Example: Integrating Folium in a Streamlit Application
Let's illustrate how Folium can be integrated into a Streamlit application using an example. Suppose we have a Streamlit application that reads data and plots a scatter plot using PyDeck. Instead of using PyDeck, we can use Folium and the
- Import the
foliummodule and create a
- Install the
pip install streamlit-folium.
- Import the
StreamlitFoliumclass from the
- Replace the
streamlit.mapcall with the
StreamlitFoliumcomponent, passing in the Folium map object as the argument.
With these modifications, we can leverage the features provided by Folium to create map visualizations in our Streamlit application.
Using Streamlit to Create Folium Maps
In this article, we will explore how to use Streamlit, a powerful Python library for building interactive web applications, to create interactive maps with Folium, a Python library based on Leaflet.js.
Setting up the Environment
Before we begin, make sure you have Streamlit and Folium installed in your Python environment. You can install them using the following commands:
Creating the Map
To start, we need to import the necessary libraries and set up the Streamlit application. First, create a new Python file called
app.py and import the required libraries:
Next, we can define our Streamlit application by using the
st.title() function to set the title of our app:
st.title('Electric Vehicle Charging Stations in Connecticut')

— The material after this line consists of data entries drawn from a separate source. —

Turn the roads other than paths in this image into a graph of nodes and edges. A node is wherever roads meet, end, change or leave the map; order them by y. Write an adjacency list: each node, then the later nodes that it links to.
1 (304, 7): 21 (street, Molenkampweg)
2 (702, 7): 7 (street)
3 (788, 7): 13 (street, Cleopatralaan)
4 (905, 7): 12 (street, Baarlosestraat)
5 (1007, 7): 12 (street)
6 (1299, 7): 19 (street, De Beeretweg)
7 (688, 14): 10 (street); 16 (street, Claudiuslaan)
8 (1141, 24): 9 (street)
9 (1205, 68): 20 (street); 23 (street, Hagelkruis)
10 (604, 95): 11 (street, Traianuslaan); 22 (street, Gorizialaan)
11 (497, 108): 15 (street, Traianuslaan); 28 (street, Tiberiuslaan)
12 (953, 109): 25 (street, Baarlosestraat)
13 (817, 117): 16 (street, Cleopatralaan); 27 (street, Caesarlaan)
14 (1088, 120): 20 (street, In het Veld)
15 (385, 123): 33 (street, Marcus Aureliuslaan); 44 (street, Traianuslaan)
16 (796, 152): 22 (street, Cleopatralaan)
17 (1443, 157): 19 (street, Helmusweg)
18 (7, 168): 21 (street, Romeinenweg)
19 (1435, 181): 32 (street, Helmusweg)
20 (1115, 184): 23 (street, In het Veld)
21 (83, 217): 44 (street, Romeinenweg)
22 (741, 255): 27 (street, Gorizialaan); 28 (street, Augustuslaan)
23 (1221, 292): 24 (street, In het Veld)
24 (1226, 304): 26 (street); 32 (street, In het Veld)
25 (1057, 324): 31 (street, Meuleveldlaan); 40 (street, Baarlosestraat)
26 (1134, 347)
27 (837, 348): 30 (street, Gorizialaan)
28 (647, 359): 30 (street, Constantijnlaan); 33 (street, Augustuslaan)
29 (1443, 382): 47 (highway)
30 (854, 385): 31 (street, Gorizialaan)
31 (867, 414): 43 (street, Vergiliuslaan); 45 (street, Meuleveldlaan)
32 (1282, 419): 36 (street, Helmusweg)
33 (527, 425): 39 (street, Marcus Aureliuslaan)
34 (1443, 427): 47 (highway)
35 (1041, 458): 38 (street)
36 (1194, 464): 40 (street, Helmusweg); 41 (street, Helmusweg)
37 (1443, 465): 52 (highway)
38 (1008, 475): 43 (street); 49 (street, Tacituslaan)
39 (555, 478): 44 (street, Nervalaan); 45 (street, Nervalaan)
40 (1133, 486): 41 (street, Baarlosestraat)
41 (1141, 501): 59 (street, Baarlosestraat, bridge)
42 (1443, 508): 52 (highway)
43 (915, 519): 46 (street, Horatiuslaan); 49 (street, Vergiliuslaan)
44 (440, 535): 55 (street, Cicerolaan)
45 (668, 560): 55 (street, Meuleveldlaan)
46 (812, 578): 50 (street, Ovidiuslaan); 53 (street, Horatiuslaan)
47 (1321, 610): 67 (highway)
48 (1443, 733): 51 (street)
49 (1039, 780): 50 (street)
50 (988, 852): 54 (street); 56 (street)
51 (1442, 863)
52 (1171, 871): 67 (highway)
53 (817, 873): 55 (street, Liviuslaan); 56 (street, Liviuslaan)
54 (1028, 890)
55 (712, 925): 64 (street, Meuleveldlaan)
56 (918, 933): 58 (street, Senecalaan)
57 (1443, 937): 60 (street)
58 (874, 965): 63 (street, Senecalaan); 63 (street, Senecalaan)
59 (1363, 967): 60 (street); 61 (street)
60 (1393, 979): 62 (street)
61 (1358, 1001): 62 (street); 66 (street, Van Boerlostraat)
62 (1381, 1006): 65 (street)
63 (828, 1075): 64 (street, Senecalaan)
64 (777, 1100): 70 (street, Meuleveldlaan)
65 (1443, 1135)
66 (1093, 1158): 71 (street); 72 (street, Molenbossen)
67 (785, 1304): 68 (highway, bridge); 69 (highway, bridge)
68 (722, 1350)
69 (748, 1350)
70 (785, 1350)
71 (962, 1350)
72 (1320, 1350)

Now, let's load the data containing the electric vehicle charging stations in Connecticut. We can use the
pd.read_csv() function to read the data from a CSV file:
To display the map, we can use the
st.folium_chart() function and pass in a folium map object. Let's create a folium map centered on Connecticut:
We can now run the Streamlit application by using the
streamlit run command:
After running the application, you will see a folium map displayed in your browser, centered on Connecticut.
Adding Markers to the Map
Currently, the map doesn't have any markers on it. Let's add markers for each electric vehicle charging station in the data. To do this, we need to loop through the data and add a marker for each station.

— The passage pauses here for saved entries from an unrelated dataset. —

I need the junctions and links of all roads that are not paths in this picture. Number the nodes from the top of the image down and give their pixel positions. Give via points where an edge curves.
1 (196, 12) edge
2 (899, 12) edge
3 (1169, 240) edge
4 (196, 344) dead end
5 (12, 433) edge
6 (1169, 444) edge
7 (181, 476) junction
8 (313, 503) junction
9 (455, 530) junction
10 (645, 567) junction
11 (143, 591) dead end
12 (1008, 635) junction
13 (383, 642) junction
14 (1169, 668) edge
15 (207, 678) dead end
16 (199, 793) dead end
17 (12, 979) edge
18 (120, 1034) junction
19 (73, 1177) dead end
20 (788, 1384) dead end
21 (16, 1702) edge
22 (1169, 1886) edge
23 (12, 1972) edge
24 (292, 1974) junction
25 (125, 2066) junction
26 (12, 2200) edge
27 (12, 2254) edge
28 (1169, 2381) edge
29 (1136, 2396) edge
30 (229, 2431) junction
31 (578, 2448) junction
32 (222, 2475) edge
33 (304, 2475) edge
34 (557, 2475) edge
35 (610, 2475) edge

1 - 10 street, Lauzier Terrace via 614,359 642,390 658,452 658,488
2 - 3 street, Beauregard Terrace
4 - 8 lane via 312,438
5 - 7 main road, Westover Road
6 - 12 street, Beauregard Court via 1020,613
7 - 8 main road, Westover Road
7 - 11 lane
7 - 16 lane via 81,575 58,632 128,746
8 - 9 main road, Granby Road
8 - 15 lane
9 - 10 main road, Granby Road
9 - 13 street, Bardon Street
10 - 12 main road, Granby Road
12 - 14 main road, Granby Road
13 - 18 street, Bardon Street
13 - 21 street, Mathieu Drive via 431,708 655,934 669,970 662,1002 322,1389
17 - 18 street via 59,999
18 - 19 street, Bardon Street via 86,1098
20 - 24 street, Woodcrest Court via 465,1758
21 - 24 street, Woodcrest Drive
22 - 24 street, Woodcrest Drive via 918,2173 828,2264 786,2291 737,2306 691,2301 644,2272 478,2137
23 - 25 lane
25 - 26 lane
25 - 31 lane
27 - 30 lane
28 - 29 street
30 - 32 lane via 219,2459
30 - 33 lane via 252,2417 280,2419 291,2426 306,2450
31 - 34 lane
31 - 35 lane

By iterating over each station in the data, we extract the latitude and longitude and store them in a tuple called
location. We then create a folium marker object using the location tuple and add it to the map.
Save the file and refresh the page to see the markers on the map for each charging station.
Adding Pop-ups to the Markers
To make the map more informative, let's add pop-ups to the markers that display the name of each charging station. We can extract the station names from the
station_name column in the CSV file.
Now, when you click on a marker, a pop-up will appear displaying the name of the charging station.
In this article, we explored how to use streamlit maps to plot points on a map. we learned how to extract latitude and longitude values from a dataset and plot them using the
streamlit.map function. additionally, we discussed the caching mechanism provided by streamlit to optimize the performance of our application. streamlit is a powerful tool for visualizing geographical data and creating interactive applications with ease.
In this article, we explored how to create interactive maps using Streamlit and Folium. We learned how to set up the environment, load data, display maps, add markers, and add pop-ups to the markers. Streamlit and Folium provide an easy and powerful way to create interactive visualizations in Python.